Associazione Youkali, Tavole delle Donne, Circolo Arci Guernelli di Bologna, Chiesa Metodista, Radio Città Fujiko e Aics insieme per un progetto che porti nelle scuole la comunicazione di genere. Formazione per gli adulti e riflessione per i ragazzi sostenute attraverso un crowdfunding.

L’Associazione Culturale Youkali insieme a Tavole delle Donne sulla violenza e la sicurezza nella città e al Circolo Arci Guernelli di Bologna, con la collaborazione di Radio Città Fujiko e di Aics, sono riusciti ad ottenere 11mila euro attraverso il bando per l’assegnazione dei fondi dell’8 x 1000. Le risorse, che si cercherà di aumentare attraverso una campagna di crowdfunding, serviranno ad avviare il progetto “Portiamo a scuola la comunicazione di genere“, incentrato sui conflitti di genere.

Attraversi una serie di laboratori scolastici e di attività nei luoghi frequentati dai giovani si cercherà di diffondere una consapevolezza individuale che porti i giovani allievi ad essere protagonisti attivi nel riconoscere e individuare forme creative di gestione dei conflitti, in particolare conflitti di genere.
Alla base vi è la forte volontà di portare i giovani ad una piena partecipazione alla vita democratica cittadina, senza cadere nella discriminazione – generata dalla paura, dal pregiudizio, dall’ignoranza – di tutto ciò che è diverso.

Parte integrante del progetto sarà anche un corso di formazione per adulti di 75 ore, che si terrà dal 7 gennaio al 15 maggio 2016. Attraverso la formazione degli adulti sarà possibile porre la basi per la realizzazione dei progetti all’interno delle scuole che uniscano la tematica della gestione del conflitto insieme ad attività creative che alimentino la curiosità del giovane-allievo attraverso produzioni di spot, video, radiodrammi e articoli giornalistici. In merito si prevede anche l’apertura di una Palestra digitale, attraverso il sito Mediaalloscoperto.it per la condivisione di ciò che è stato prodotto nel corso dell’attività.

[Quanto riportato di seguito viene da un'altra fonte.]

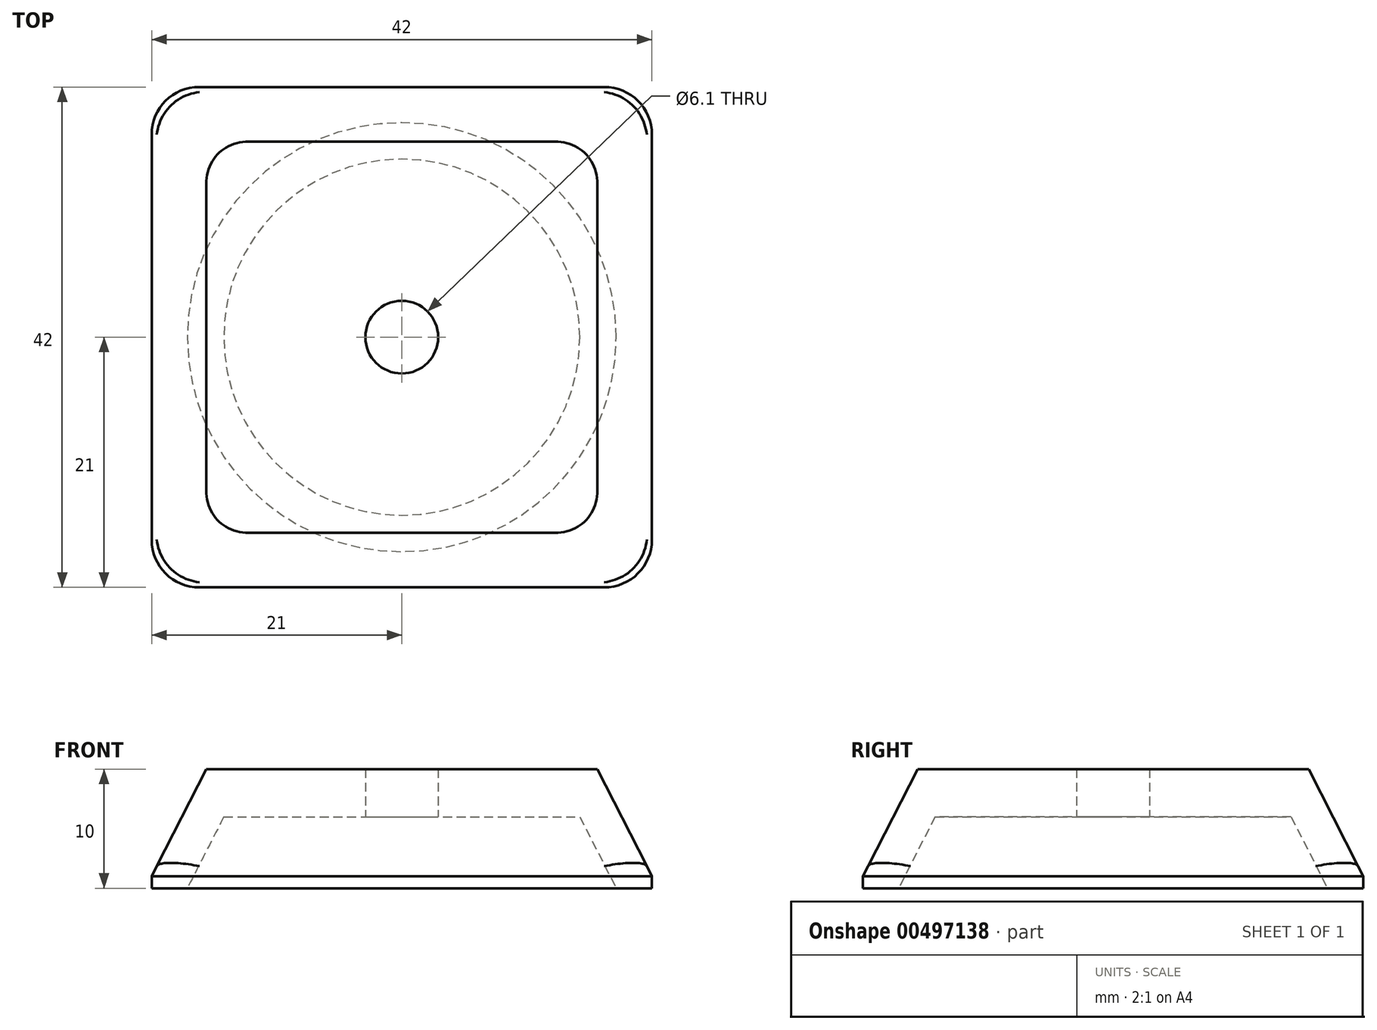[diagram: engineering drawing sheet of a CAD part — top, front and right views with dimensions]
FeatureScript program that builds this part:
annotation { "Feature Type Name" : "Feature", "Feature Type Description" : "" }
export const myFeature = defineFeature(function(context is Context, id is Id, definition is map)
    precondition{}
    {
        {
            var Q0;
            Q0=qCreatedBy(makeId("Top.planeOp"),FACE);
            var sketch = newSketch(context, id + "F0", { "sketchPlane" : qUnion([Q0])});
            skLineSegment(sketch, "E0.bottom", {"start": v(17, -21) * mm, "end": v(-17, -21) * mm});
            skLineSegment(sketch, "E0.top", {"start": v(17, 21) * mm, "end": v(-17, 21) * mm});
            skLineSegment(sketch, "E0.left", {"start": v(21, -17) * mm, "end": v(21, 17) * mm});
            skLineSegment(sketch, "E0.right", {"start": v(-21, -17) * mm, "end": v(-21, 17) * mm});
            skPoint(sketch, "E0.middle", {"position": v(0, 0) * mm});
            skPoint(sketch, "E1.visualSharp", {"position": v(-21, 21) * mm});
            skArc(sketch, "E1.filletArc", {"start": v(-17, 21) * mm, "mid": v(-19.83, 19.83) * mm, "end": v(-21, 17) * mm});
            skPoint(sketch, "E2.visualSharp", {"position": v(21, 21) * mm});
            skArc(sketch, "E2.filletArc", {"start": v(21, 17) * mm, "mid": v(19.83, 19.83) * mm, "end": v(17, 21) * mm});
            skPoint(sketch, "E3.visualSharp", {"position": v(21, -21) * mm});
            skArc(sketch, "E3.filletArc", {"start": v(17, -21) * mm, "mid": v(19.83, -19.83) * mm, "end": v(21, -17) * mm});
            skPoint(sketch, "E4.visualSharp", {"position": v(-21, -21) * mm});
            skArc(sketch, "E4.filletArc", {"start": v(-21, -17) * mm, "mid": v(-19.83, -19.83) * mm, "end": v(-17, -21) * mm});
            skSolve(sketch);
        }
        {
            var Q0;
            Q0=makeQuery(id+"F0.imprint","IMPRINT",FACE,{"disambiguationData":[TD([[makeQuery(id+"F0.imprint","IMPRINT",EDGE,{"derivedFrom":sQuery(id+"F0.wireOp",EDGE,"E0.bottom")}),-1.0]])]});
            extrude(context, id + "F1", {"entities" : qUnion([Q0]), "depth" : 1 * mm, "offsetDistance" : 25 * mm});
        }
        {
            var Q0;
            Q0=makeQuery(id+"F1.opExtrude","CAP_FACE",FACE,{"disambiguationData":[OSD([sQuery(id+"F0.wireOp",EDGE,"E0.bottom"),sQuery(id+"F0.wireOp",EDGE,"E0.top"),sQuery(id+"F0.wireOp",EDGE,"E0.left"),sQuery(id+"F0.wireOp",EDGE,"E0.right"),sQuery(id+"F0.wireOp",EDGE,"E1.filletArc"),sQuery(id+"F0.wireOp",EDGE,"E2.filletArc"),sQuery(id+"F0.wireOp",EDGE,"E3.filletArc"),sQuery(id+"F0.wireOp",EDGE,"E4.filletArc")])],"isStart":false});
            extrude(context, id + "F2", {"entities" : qUnion([Q0]), "operationType" : NewBodyOperationType.ADD, "depth" : 9 * mm, "offsetDistance" : 25 * mm, "hasDraft" : true, "draftAngle" : 27 * degree, "draftPullDirection" : true});
        }
        {
            var Q0;
            {var subQ0=sQuery(id+"F0.wireOp",EDGE,"E4.filletArc");Q0=makeQuery(id+"F2.*.draft.opDraft","MERGE",EDGE,{"derivedFrom":[makeQuery(id+"F2.opExtrude","SWEPT_EDGE",EDGE,{"disambiguationData":[OSD([sQuery(id+"F0.wireOp",EDGE,"E0.bottom"),subQ0])]}),makeQuery(id+"F2.opExtrude","SWEPT_EDGE",EDGE,{"disambiguationData":[OSD([sQuery(id+"F0.wireOp",EDGE,"E0.right"),subQ0])]})]});}
            var Q1;
            {var subQ0=sQuery(id+"F0.wireOp",EDGE,"E3.filletArc");Q1=makeQuery(id+"F2.*.draft.opDraft","MERGE",EDGE,{"derivedFrom":[makeQuery(id+"F2.opExtrude","SWEPT_EDGE",EDGE,{"disambiguationData":[OSD([sQuery(id+"F0.wireOp",EDGE,"E0.bottom"),subQ0])]}),makeQuery(id+"F2.opExtrude","SWEPT_EDGE",EDGE,{"disambiguationData":[OSD([sQuery(id+"F0.wireOp",EDGE,"E0.left"),subQ0])]})]});}
            var Q2;
            {var subQ0=sQuery(id+"F0.wireOp",EDGE,"E2.filletArc");Q2=makeQuery(id+"F2.*.draft.opDraft","MERGE",EDGE,{"derivedFrom":[makeQuery(id+"F2.opExtrude","SWEPT_EDGE",EDGE,{"disambiguationData":[OSD([sQuery(id+"F0.wireOp",EDGE,"E0.top"),subQ0])]}),makeQuery(id+"F2.opExtrude","SWEPT_EDGE",EDGE,{"disambiguationData":[OSD([sQuery(id+"F0.wireOp",EDGE,"E0.left"),subQ0])]})]});}
            var Q3;
            {var subQ0=sQuery(id+"F0.wireOp",EDGE,"E1.filletArc");Q3=makeQuery(id+"F2.*.draft.opDraft","MERGE",EDGE,{"derivedFrom":[makeQuery(id+"F2.opExtrude","SWEPT_EDGE",EDGE,{"disambiguationData":[OSD([sQuery(id+"F0.wireOp",EDGE,"E0.top"),subQ0])]}),makeQuery(id+"F2.opExtrude","SWEPT_EDGE",EDGE,{"disambiguationData":[OSD([sQuery(id+"F0.wireOp",EDGE,"E0.right"),subQ0])]})]});}
            fillet(context, id + "F3", {"entities" : qUnion([Q0, Q1, Q2, Q3]), "radius" : 4 * mm, "tangentPropagation" : true, "allowEdgeOverflow" : false});
        }
        {
            var Q0;
            Q0=makeQuery(id+"F1.opExtrude","CAP_FACE",FACE,{"disambiguationData":[OSD([sQuery(id+"F0.wireOp",EDGE,"E0.bottom"),sQuery(id+"F0.wireOp",EDGE,"E0.top"),sQuery(id+"F0.wireOp",EDGE,"E0.left"),sQuery(id+"F0.wireOp",EDGE,"E0.right"),sQuery(id+"F0.wireOp",EDGE,"E1.filletArc"),sQuery(id+"F0.wireOp",EDGE,"E2.filletArc"),sQuery(id+"F0.wireOp",EDGE,"E3.filletArc"),sQuery(id+"F0.wireOp",EDGE,"E4.filletArc")])],"isStart":true});
            var sketch = newSketch(context, id + "F4", { "sketchPlane" : qUnion([Q0])});
            skCircle(sketch, "E5", {"center": v(0, 0) * mm, "radius": 18 * mm});
            skSolve(sketch);
        }
        {
            var Q0;
            Q0=makeQuery(id+"F4.imprint","IMPRINT",FACE,{"disambiguationData":[TD([[makeQuery(id+"F4.imprint","IMPRINT",EDGE,{"derivedFrom":sQuery(id+"F4.wireOp",EDGE,"E5")}),1.0]])]});
            extrude(context, id + "F5", {"entities" : qUnion([Q0]), "operationType" : NewBodyOperationType.REMOVE, "oppositeDirection" : true, "depth" : 6 * mm, "offsetDistance" : 25 * mm, "hasDraft" : true, "draftAngle" : 27 * degree, "draftPullDirection" : true});
        }
        {
            var Q0;
            Q0=makeQuery(id+"F5.boolean.opBoolean","COPY",FACE,{"derivedFrom":makeQuery(id+"F5.opExtrude","CAP_FACE",FACE,{"disambiguationData":[OSD([sQuery(id+"F4.wireOp",EDGE,"E5")])],"isStart":false})});
            var sketch = newSketch(context, id + "F6", { "sketchPlane" : qUnion([Q0])});
            skCircle(sketch, "E6", {"center": v(0, 0) * mm, "radius": 3.05 * mm});
            skSolve(sketch);
        }
        {
            var Q0;
            Q0=makeQuery(id+"F6.imprint","IMPRINT",FACE,{"disambiguationData":[TD([[makeQuery(id+"F6.imprint","IMPRINT",EDGE,{"derivedFrom":sQuery(id+"F6.wireOp",EDGE,"E6")}),1.0]])]});
            var Q1;
            Q1=sQuery(id+"F6.wireOp",EDGE,"E6");
            extrude(context, id + "F7", {"entities" : qUnion([Q0]), "operationType" : NewBodyOperationType.REMOVE, "surfaceEntities" : qUnion([Q1]), "endBound" : BoundingType.THROUGH_ALL, "oppositeDirection" : true, "depth" : 25 * mm, "offsetDistance" : 25 * mm});
        }
    });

A beneficiare del progetto non saranno solo gli studenti delle scuole secondarie di I e II grado, ma gli stesso volontari, giovani e adulti, in parte per la possibilità di acquisire nuove competenze, in parte per la possibilità di attuare anche in loro stessi un moto di cambiamento di percezioni.

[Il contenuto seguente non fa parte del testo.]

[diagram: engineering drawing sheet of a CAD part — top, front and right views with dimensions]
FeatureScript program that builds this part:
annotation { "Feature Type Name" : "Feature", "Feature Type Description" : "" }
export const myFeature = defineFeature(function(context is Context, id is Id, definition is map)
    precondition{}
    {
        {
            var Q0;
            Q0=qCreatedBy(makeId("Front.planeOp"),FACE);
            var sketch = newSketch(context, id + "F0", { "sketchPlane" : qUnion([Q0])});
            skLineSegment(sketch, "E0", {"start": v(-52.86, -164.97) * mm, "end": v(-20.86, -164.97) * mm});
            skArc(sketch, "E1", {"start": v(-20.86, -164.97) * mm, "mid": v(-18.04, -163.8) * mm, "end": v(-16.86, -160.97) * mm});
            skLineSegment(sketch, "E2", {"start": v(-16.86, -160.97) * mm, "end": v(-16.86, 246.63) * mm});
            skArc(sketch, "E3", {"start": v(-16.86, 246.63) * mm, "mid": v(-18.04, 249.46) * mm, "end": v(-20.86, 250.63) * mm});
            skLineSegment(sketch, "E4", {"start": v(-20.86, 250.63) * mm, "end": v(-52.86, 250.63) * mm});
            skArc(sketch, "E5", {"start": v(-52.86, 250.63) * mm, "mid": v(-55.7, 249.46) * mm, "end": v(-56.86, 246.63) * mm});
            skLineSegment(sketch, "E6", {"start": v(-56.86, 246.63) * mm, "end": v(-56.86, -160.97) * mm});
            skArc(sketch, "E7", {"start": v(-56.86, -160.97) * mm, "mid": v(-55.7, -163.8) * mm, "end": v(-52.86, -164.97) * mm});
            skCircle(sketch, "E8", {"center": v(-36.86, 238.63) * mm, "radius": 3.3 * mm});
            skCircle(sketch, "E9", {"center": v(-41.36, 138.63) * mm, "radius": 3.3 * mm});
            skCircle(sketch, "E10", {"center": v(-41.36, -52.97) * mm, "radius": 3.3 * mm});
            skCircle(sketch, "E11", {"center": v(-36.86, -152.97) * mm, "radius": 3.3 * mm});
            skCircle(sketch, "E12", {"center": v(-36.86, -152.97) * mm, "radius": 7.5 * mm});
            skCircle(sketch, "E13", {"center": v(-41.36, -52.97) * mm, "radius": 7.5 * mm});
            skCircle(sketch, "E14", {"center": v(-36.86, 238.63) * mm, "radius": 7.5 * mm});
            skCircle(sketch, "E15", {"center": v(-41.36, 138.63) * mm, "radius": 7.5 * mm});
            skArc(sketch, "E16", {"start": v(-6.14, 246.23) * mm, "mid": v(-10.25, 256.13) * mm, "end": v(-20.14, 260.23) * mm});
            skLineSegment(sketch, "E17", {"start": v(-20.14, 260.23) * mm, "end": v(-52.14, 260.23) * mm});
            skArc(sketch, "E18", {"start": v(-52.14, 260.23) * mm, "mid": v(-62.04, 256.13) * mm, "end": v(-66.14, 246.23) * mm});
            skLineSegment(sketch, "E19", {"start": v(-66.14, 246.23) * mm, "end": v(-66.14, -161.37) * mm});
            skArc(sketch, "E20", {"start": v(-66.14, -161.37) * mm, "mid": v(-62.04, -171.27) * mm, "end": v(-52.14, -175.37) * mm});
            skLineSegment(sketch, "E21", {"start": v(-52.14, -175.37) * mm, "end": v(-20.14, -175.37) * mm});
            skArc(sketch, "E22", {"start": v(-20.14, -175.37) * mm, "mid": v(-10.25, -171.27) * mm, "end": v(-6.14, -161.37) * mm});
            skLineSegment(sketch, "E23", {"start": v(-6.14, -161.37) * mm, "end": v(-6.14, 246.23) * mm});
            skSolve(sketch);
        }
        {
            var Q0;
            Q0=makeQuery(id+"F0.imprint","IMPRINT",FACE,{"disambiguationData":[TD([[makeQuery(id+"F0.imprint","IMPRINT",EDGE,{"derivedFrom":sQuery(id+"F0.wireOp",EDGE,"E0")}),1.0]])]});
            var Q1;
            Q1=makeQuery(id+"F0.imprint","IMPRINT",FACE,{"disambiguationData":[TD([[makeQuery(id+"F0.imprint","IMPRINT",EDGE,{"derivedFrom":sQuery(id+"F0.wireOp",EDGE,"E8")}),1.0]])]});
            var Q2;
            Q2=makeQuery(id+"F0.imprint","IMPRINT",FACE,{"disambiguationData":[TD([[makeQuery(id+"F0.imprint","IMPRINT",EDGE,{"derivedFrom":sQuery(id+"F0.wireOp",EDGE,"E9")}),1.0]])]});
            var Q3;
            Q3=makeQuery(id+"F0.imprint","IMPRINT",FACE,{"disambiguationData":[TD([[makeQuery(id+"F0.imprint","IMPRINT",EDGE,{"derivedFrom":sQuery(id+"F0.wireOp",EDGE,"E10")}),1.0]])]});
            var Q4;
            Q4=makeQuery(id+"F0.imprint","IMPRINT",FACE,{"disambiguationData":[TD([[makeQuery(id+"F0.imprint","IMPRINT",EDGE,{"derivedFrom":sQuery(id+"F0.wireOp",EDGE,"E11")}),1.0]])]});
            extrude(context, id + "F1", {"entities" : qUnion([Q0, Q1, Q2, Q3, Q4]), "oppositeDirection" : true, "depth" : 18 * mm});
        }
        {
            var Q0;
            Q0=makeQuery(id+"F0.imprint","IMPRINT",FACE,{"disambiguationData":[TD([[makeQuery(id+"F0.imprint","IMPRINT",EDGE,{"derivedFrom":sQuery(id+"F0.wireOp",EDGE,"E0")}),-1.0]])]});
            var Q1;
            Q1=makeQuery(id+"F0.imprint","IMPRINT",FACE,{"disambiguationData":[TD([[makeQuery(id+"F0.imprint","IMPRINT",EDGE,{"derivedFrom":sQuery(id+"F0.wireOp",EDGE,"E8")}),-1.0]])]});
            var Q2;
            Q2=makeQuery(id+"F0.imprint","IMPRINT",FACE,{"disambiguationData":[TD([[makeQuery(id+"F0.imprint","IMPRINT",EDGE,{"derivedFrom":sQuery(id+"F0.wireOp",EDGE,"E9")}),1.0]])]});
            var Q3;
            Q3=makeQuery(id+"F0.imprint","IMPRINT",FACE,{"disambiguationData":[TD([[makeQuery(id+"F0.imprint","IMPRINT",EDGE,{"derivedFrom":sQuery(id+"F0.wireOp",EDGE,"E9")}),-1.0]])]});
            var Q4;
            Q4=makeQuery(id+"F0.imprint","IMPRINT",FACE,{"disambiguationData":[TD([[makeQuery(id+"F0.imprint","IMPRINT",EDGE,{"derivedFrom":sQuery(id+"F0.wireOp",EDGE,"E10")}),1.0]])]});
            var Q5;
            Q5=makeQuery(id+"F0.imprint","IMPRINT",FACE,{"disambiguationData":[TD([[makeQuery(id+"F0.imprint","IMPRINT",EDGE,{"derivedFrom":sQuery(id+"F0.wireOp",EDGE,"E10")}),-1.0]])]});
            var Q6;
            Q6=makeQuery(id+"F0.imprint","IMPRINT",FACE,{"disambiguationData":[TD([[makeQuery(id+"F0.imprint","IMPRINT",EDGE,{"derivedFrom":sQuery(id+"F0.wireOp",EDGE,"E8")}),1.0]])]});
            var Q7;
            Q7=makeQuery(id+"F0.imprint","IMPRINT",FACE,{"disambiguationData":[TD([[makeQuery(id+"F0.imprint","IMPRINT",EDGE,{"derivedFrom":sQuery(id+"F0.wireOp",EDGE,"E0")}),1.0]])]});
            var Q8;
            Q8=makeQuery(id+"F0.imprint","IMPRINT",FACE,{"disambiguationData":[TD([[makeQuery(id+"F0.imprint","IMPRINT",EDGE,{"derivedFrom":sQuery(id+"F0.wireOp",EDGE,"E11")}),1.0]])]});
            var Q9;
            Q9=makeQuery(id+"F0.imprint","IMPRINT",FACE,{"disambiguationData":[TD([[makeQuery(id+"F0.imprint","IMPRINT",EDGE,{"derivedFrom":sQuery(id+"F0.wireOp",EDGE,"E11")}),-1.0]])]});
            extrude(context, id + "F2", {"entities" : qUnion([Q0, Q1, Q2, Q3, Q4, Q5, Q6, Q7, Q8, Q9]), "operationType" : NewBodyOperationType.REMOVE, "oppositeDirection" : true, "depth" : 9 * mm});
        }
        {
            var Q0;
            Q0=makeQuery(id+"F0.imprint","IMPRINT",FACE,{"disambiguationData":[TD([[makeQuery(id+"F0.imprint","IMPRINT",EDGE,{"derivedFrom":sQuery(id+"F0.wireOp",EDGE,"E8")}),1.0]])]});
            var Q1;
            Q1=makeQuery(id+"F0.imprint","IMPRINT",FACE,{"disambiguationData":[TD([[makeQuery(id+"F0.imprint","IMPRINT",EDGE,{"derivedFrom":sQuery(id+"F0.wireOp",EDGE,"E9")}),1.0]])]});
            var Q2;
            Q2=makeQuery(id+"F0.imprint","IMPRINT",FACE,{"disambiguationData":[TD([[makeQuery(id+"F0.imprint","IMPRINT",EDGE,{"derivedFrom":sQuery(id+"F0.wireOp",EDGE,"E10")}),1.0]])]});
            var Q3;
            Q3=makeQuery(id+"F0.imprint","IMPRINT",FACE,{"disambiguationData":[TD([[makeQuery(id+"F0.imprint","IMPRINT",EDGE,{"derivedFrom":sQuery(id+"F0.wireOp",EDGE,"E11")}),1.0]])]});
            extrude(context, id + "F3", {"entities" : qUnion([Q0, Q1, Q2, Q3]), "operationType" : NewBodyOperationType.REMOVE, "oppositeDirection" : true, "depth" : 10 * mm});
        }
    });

Il genere è un tema caldo nel discorso pubblico italiano degli ultimi mesi, specialmente dopo le campagne di integralisti cattolici sulla famigerata “Teoria del gender”.
Un dibattito che ha portato il pastore della Chiesa Metodista di Bologna, Michel Carbonnier, partner del progetto, a definire “una forma di psicosi” ciò che l’opinione pubblica ha generato riguardo al confronto di genere, considerando “le opinioni omofobe frutto di una società patriarcale.
Questo progetto mira a contrastare gli ignoranti, la disinformazione, a richiamare e a ricordarci il valore dell’essere umano”. E ha infine aggiunto: “Siamo tutti uguali perchè siamo stati creati tutti uguali, siamo stati creati tutte con le nostre differenze e fragilità” e questo deve essere difeso, e rispettato.